2. Depuis 50 ans, les experts algériens aussi bien qu’étrangers n’ont eu de cesse que de rappeler l’immensité du potentiel de développement dont recèle l’Algérie. Mais à cause de pseudo-politiques publiques conçues dans l’improvisation et la démagogie, ce potentiel a été considérablement gaspillé. Les spécialistes algériens de l’économie doivent impérativement se soucier de mettre au point une politique de l’offre, la seule qui permette de créer des emplois productifs et durables qui dégageront des revenus supplémentaires à distribuer pour sortir le modèle social de son impasse actuelle (7). Sinon, les mêmes causes produisant les mêmes effets, l’Algérie se trouvera dans une situation inextricable dans deux ou trois ans.
3. C’est ce à quoi devra s’atteler le Président Tebboune, dès son retour en Algérie.

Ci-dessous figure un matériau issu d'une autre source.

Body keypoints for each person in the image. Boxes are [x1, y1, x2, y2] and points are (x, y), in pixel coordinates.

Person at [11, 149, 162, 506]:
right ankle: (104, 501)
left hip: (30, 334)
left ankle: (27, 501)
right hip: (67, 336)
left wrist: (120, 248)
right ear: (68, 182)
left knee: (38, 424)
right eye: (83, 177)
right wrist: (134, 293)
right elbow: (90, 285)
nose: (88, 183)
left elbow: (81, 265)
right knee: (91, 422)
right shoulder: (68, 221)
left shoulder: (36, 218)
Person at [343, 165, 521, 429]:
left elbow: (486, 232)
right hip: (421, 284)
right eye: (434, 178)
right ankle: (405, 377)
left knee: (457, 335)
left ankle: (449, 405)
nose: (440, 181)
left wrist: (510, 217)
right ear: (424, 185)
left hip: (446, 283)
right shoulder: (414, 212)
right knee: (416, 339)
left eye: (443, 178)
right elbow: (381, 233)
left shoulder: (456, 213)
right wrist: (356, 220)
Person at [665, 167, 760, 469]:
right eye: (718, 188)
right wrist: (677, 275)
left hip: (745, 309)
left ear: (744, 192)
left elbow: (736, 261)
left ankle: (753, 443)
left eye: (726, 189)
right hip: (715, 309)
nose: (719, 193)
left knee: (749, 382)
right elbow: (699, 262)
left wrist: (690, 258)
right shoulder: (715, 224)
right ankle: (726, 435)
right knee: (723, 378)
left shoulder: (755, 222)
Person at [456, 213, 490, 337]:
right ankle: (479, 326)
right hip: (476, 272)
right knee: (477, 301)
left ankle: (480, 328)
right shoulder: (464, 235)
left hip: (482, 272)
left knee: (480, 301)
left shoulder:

Il faut espérer qu’il saura trouver les compétences et les talents pour concrétiser les objectifs tracés lors de la Conférence d’août 2020 pour une économie nouvelle tant il est vrai que le temps a cessé d’être l’allié de l’Algérie.
NOTES
1. Voir M. Aziza, «La protestation sociale en hausse» Le Quotidien d’Oran du 26 janvier 2021
2. Voir A. Bensaada, Qui sont-ils ces ténors autoproclamés du Hirak algérien, Editions Apic, Alger, 2020.
3. Autrement dit une insertion qui n’empêche pas l’Algérie de conserver son identité et de cheminer lentement vers l’Etat-nation.
4. Voir N. Bouaricha, « Zone d’ombre, l’autre nom de la pauvreté- Un mal-vivre qui touche toutes les régions du pays ; » El Watan du 25 janvier 2021, Adde ; Rapport de la Cour des Comptes qui met l’accent sur le phénomène récurrent de non-recouvrement des recettes fiscales ; Adde les travaux réalisés par deux chercheures du CREAD, Rym Saïdoun et Sihem Aït Hamou citées par S. Imadalou : «Cap sur les développement des zones d’ombre- Un programme, des objectifs et des insuffisances à combler», El Watan du 25 janvier 2021.
5. Voir Rapport déjà cité plusieurs fois du CARE ; « Réformer la fiscalité pour diversifier l’économie», site internet du CARE, 10 septembre 2020.
6. Voir Ramdane Koubahi : «Financement local et rationalisation des dépenses – Faire de la commune, une entité économique qui crée de la richesse.»
7. A. Benachenhou, L’Algérie- Les années 2030 de notre jeunesse, ronéoté, Alger, 2018, p.190 et ss.